Meskipun hiperinflasi di Indonesia yang separah itu tidak terjadi lagi (hiperinflasi pada 1998 sekitar 70 persen), namun perubahan tingkat harga barang dan penurunan daya beli tetap terasa.
Sebagai perbandingan kecil namun sangat nyata adalah pada 10 tahun lalu kita masih bisa membeli 1 buah donat seharga 500 rupiah. Namun di jaman sekarang, 500 rupiah hanya bisa ditukar dengan permen.
Contoh lainnya, 5 tahun yang lalu dengan 150 juta kita bisa membeli sebuah mobil, namun sekarang jumlah uang tersebut tidak bisa lagi untuk membeli mobil dengan tipe yang sama.
Hal tersebut membuktikan bahwa nilai mata uang yang semakin rendah dari tahun ke tahun.
Apalagi setelah Badan Pusat Statistik (BPS) merilis angka inflasi bulan Juli 2022 sebesar 4,94 persen (Y-o-Y).
Dilansir dari media elektronik Kontan, ekonom Achmad Nur Hidayat, sebagai Pengamat Kebijakan Publik dan Kepala Studi Ekonomi Politik UPN Veteran Jakarta memperkirakan tekanan hiperinflasi double digit akan terjadi mulai September 2022 mendatang.
Untuk Sulawesi Tengah sendiri, menurut BPS, angka inflasi bulan Juli 2022 bahkan lebih besar dari nasional yaitu sebesar 6,21 persen (Y-oY). Kondisi kenaikan harga barang dan jasa yang saling menyusul pada tahun 2022 ini menjadi sinyal kenaikan inflasi selanjutnya.
Lihat saja sekarang, harga BBM non-subsidi naik imbas harga minyak mentah dunia yang masih tinggi. Harga mie instan juga kabarnya akan naik 3 kali lipat akibat pasokan gandum dari Rusia dan Ukraina yang terhambat karena perang. Harga minyak goreng, tahu, tempe, daging sapi, dan lain-lain sudah lebih dulu naik.
Kenaikan harga-harga pada banyak barang dan jasa secara terus menerus inilah yang dinamakan inflasi. Perkembangan inflasi kian terasa semakin mencekik aset keuangan kita.
Nilai uang 1 juta rupiah pada tahun ini tentu akan berbeda dengan nilai 1 juta rupiah pada tahun depan.
Oleh sebab itu, untuk menyiasati inflasi yang tidak dapat dihindari, kita dapat mengamankan nilai aset yang dimiliki sekarang atau bahkan meningkatkannya di masa mendatang. Di sinilah peran investasi menjadi pilihan yang bijak.

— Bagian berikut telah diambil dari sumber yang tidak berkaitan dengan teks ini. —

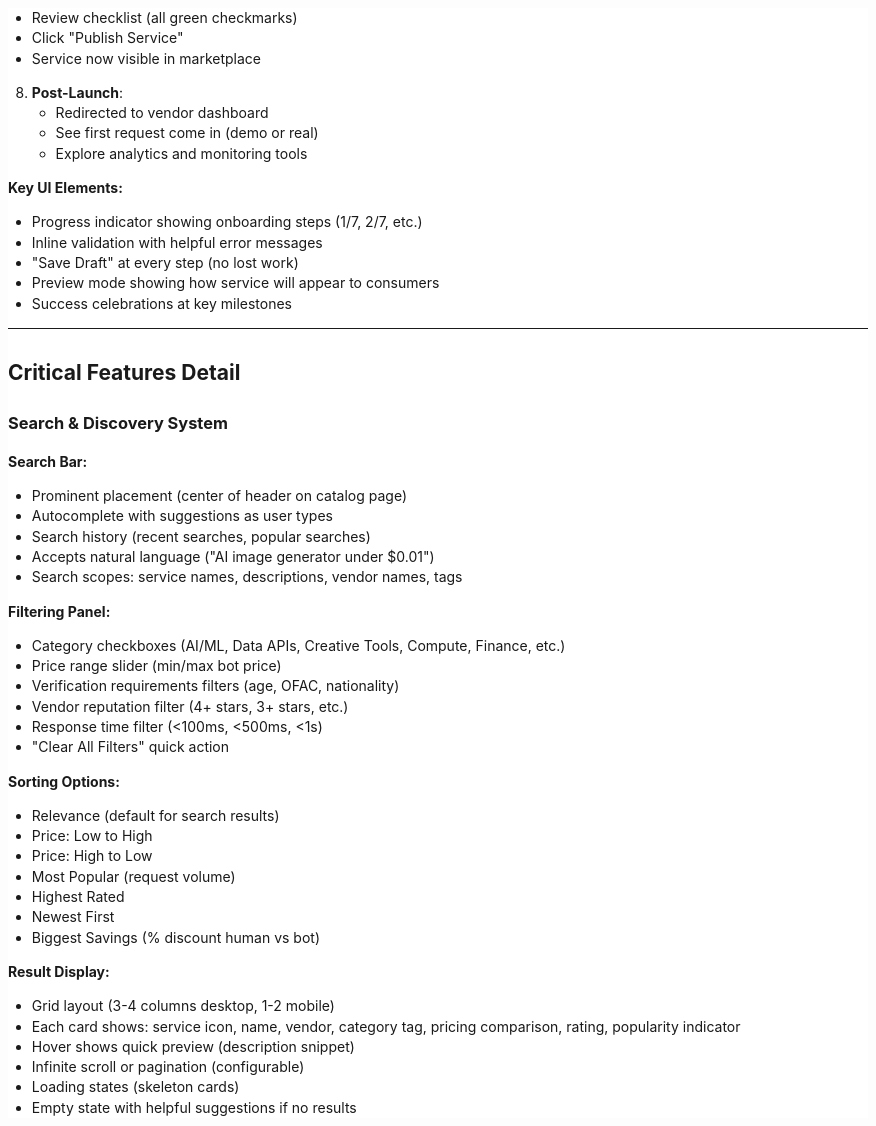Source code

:    - Review checklist (all green checkmarks)
   - Click "Publish Service"
   - Service now visible in marketplace
8. **Post-Launch**:
   - Redirected to vendor dashboard
   - See first request come in (demo or real)
   - Explore analytics and monitoring tools

**Key UI Elements:**
- Progress indicator showing onboarding steps (1/7, 2/7, etc.)
- Inline validation with helpful error messages
- "Save Draft" at every step (no lost work)
- Preview mode showing how service will appear to consumers
- Success celebrations at key milestones

---

## Critical Features Detail

### Search & Discovery System

**Search Bar:**
- Prominent placement (center of header on catalog page)
- Autocomplete with suggestions as user types
- Search history (recent searches, popular searches)
- Accepts natural language ("AI image generator under $0.01")
- Search scopes: service names, descriptions, vendor names, tags

**Filtering Panel:**
- Category checkboxes (AI/ML, Data APIs, Creative Tools, Compute, Finance, etc.)
- Price range slider (min/max bot price)
- Verification requirements filters (age, OFAC, nationality)
- Vendor reputation filter (4+ stars, 3+ stars, etc.)
- Response time filter (<100ms, <500ms, <1s)
- "Clear All Filters" quick action

**Sorting Options:**
- Relevance (default for search results)
- Price: Low to High
- Price: High to Low
- Most Popular (request volume)
- Highest Rated
- Newest First
- Biggest Savings (% discount human vs bot)

**Result Display:**
- Grid layout (3-4 columns desktop, 1-2 mobile)
- Each card shows: service icon, name, vendor, category tag, pricing comparison, rating, popularity indicator
- Hover shows quick preview (description snippet)
- Infinite scroll or pagination (configurable)
- Loading states (skeleton cards)
- Empty state with helpful suggestions if no results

Akan tetapi, sebelum melakukan investasi, kita telaah terlebih dahulu apa-apa saja instrumen investasi yang cocok bagi kita. Alasannya karena kita juga harus memilih investasi yang akan menguntungkan kita dengan perolehan tingkat imbal hasil yang lebih tinggi dari inflasi.
Seperti yang dibahas sebelumnya, tujuan berinvestasi adalah untuk mengamankan nilai aset yang telah dimiliki sekarang (wealth preservation) dan meningkatkannya (wealth accumulation). Namun, kita juga jangan sembarang berinvestasi karena teriming-imingi untung yang besar.
Harus kita ketahui, keuntungan imbal hasil atas investasi yang besar tentunya diiringi dengan resiko yang besar pula.
Olehnya itu, kenali lebih dalam instrumen investasi yang kita butuhkan dan pastikan sudah terdaftar di Otoritas Jasa Keuangan (OJK) agar segala transaksi berjalan aman dan diawasi langsung oleh OJK.
Dengan demikian, kita tidak akan terjerat investasi bodong seperti yang sudah-sudah. Mari bijak dalam berinvestasi!